Got my iPod Touch, but apparently have a bunch of stuff to do Apple side before I can run any code on it.

ARM11 Vector Floating Point (VFP)

Finally got around to reading the ARM11 manuals. A lot has changed since the early ARM RISCOS days. The VFP is the ARM11's floating point coprocessor. Upon reading the words "Vector Floating Point" I had hopes for some kind of SIMD, but with the ARM11, VFP can only retire one single precision ALU operation per cycle (non-vector throughput, and a high result latency). The "Vector" term refers to the VFP unit's ability to execute the same instruction (ALU or even load/store) on between 1-8 scaler values in series with a single instruction. Effectively a form of instruction compression. Unfortunately vector length and stride (between registers) is set by modifying the FPSCR control register (slow). However, ARM11 does have DSP extensions which provide SIMD within an integer register for 8-bit and 16-bit integer values.

Best case performance will be both ARM CPU and VFP coprocessor running in parallel. With VFP doing parallel load/store and ALU work. The "vector" instructions enable an instruction issue rate which is fast enough to make this happen, while also reducing instruction fetch bandwidth. From what I can tell, only one instruction (CPU or VFP) can be issued per cycle, so "vector" instructions are required to keep the pipelines busy. Unfortunately with this kind of ISA, assembly is probably necessary to extract great performance.

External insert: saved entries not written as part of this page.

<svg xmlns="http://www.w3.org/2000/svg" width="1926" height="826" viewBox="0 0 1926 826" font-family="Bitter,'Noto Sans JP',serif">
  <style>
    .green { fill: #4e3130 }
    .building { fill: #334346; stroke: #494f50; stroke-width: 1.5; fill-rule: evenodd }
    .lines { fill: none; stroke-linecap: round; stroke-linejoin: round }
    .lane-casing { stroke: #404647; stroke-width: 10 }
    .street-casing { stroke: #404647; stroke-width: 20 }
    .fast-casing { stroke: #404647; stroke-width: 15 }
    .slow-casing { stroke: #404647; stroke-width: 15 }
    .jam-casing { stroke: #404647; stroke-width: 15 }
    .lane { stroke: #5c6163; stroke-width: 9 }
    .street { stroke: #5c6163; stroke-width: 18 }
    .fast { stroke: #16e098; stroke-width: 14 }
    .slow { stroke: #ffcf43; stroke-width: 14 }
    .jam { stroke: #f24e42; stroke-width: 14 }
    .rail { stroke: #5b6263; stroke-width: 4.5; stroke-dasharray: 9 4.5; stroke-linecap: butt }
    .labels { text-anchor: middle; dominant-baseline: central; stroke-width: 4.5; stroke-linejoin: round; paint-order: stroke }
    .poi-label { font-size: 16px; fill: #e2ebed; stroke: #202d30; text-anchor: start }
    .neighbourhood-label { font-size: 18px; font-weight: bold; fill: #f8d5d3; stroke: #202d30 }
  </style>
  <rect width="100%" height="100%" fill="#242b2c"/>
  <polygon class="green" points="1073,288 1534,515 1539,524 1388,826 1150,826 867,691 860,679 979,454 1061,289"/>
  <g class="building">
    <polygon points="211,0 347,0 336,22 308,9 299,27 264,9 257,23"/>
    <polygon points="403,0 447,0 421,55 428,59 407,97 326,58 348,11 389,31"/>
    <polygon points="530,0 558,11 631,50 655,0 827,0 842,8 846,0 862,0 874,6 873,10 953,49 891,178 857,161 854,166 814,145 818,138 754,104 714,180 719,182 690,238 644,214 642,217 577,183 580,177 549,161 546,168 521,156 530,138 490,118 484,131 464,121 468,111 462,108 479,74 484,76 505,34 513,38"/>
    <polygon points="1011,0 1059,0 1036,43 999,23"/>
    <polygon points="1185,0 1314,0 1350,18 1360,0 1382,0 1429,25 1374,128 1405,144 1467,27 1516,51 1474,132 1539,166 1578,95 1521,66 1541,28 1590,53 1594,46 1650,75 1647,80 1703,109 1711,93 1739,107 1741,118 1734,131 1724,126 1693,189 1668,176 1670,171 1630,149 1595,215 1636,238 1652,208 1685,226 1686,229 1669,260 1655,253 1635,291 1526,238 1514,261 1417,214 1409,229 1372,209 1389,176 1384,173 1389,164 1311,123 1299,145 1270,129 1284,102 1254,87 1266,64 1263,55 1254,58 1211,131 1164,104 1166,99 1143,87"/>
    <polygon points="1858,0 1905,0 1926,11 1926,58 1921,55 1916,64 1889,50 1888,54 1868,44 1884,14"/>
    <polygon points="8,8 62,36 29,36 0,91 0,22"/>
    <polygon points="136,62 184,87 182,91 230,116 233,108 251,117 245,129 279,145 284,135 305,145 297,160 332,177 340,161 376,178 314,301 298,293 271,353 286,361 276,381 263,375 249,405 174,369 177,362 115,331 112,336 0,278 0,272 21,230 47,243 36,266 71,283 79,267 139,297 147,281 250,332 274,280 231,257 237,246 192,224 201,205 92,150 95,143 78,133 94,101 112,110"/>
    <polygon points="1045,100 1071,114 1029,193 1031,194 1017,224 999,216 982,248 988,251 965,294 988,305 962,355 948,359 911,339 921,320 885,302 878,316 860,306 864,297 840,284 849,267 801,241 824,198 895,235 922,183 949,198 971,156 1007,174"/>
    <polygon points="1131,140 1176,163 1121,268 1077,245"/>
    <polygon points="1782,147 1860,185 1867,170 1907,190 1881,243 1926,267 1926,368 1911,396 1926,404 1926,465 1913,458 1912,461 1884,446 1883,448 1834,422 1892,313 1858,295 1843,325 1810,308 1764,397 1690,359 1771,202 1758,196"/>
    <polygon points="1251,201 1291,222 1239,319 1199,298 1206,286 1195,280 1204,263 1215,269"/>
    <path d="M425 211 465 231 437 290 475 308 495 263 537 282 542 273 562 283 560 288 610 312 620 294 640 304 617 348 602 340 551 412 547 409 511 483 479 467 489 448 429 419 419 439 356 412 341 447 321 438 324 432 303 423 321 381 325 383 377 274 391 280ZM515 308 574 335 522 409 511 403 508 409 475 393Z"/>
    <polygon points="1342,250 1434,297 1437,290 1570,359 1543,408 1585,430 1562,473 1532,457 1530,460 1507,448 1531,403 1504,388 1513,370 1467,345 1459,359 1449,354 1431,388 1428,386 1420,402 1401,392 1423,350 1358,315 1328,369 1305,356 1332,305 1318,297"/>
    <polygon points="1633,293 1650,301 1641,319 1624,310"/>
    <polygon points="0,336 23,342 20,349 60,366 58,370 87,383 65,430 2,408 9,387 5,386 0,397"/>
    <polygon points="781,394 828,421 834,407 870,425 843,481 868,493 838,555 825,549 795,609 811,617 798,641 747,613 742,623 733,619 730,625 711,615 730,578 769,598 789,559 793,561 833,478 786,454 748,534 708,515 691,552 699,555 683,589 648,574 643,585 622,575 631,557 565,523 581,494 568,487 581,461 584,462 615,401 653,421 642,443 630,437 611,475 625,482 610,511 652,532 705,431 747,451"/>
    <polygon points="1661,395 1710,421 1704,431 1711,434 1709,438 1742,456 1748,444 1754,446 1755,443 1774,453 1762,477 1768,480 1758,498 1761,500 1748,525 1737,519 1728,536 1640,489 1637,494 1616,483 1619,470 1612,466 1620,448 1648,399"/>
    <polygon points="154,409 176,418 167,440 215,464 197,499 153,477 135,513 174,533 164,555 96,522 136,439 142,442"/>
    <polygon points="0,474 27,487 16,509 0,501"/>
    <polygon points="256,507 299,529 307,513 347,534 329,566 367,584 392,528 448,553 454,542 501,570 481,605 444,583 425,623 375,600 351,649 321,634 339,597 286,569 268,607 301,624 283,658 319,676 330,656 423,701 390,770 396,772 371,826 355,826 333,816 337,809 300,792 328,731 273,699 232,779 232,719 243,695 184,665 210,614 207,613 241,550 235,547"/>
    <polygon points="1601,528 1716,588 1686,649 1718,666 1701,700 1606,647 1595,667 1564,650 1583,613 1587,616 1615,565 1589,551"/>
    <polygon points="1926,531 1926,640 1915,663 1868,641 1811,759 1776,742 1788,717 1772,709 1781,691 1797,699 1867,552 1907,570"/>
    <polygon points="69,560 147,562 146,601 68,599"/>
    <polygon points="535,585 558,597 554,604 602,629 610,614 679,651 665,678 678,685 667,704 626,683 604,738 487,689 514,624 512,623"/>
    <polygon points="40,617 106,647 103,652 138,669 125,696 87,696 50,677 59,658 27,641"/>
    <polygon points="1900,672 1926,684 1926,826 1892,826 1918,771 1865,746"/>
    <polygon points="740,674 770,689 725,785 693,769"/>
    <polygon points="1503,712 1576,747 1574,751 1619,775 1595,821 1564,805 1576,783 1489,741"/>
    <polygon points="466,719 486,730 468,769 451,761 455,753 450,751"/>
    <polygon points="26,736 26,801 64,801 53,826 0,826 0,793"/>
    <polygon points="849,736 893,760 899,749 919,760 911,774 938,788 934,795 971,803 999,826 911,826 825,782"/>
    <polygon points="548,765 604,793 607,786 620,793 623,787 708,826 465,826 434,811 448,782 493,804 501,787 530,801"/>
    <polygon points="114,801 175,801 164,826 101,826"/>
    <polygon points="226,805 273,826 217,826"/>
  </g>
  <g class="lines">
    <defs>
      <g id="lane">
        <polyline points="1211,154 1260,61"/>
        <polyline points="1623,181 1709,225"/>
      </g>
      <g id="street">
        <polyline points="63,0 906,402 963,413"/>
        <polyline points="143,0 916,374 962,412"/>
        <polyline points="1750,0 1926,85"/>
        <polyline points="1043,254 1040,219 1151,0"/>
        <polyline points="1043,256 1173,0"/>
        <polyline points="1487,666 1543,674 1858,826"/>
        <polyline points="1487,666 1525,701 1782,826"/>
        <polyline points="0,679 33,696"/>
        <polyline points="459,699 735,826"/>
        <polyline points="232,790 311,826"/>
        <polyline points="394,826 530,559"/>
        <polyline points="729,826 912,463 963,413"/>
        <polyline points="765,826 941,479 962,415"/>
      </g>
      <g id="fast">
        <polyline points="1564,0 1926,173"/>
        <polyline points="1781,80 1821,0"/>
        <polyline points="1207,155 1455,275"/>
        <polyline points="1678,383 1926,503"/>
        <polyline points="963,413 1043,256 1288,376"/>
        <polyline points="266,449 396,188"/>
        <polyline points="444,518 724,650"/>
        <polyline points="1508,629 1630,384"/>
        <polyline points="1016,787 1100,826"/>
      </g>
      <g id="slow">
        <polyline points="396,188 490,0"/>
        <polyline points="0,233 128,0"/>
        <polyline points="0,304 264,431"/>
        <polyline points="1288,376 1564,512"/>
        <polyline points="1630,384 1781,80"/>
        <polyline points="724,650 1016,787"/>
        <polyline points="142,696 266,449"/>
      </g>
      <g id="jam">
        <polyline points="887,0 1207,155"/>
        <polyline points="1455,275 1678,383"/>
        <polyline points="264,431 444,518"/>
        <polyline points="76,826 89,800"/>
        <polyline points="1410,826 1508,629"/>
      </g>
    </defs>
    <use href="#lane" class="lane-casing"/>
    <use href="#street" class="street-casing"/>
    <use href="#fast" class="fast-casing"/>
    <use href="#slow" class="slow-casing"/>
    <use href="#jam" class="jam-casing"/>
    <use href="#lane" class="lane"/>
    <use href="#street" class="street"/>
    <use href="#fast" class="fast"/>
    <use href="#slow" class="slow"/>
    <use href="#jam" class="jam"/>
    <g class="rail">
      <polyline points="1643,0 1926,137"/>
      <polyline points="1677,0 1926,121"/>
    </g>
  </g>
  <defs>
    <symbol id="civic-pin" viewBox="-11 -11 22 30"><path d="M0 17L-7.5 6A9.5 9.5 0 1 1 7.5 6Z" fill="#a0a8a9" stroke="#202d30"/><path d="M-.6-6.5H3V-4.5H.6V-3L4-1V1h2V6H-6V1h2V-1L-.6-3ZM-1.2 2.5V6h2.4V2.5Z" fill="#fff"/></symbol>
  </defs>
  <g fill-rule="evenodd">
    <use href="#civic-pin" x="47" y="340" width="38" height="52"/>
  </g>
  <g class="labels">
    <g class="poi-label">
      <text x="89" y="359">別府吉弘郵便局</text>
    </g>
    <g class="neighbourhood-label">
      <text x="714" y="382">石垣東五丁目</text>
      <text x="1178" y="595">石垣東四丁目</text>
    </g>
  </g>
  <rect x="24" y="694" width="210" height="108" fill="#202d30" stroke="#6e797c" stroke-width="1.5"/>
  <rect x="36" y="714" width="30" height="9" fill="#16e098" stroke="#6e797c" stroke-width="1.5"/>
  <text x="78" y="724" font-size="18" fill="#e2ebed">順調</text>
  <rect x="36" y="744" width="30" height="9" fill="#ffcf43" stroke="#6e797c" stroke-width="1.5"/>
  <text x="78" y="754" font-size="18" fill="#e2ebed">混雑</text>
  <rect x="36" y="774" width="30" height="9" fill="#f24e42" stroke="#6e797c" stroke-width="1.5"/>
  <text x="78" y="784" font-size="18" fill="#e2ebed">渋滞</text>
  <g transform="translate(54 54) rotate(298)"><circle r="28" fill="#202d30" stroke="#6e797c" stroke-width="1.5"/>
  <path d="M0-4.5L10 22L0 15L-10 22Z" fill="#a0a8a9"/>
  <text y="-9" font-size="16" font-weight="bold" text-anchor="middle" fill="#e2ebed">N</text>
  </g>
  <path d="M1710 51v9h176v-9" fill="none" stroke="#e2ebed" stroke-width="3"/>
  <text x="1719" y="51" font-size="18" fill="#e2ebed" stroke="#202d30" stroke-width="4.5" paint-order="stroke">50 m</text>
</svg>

With VFP I see only really one good choice: 8 scaler registers and 6 4-wide "vector" registers. The 8 scaler regs is fixed by the ISA. Using larger than 4 wide vectors requires scorecard locking even in run-fast-mode. Using smaller than 4 wide vectors and I think instruction issue will bottleneck. With the limited number of effective vector registers, L1 should end up serving as an "extended register file", with load/store in parallel with ALU. Load/store works in 64-bits per clock, so in theory this should be enough to keep the ALU going even when mostly working out of L1 and not getting a huge amount of register reuse... too bad all this vector assembly magic is at best going to get 1 ALU op per clock cycle.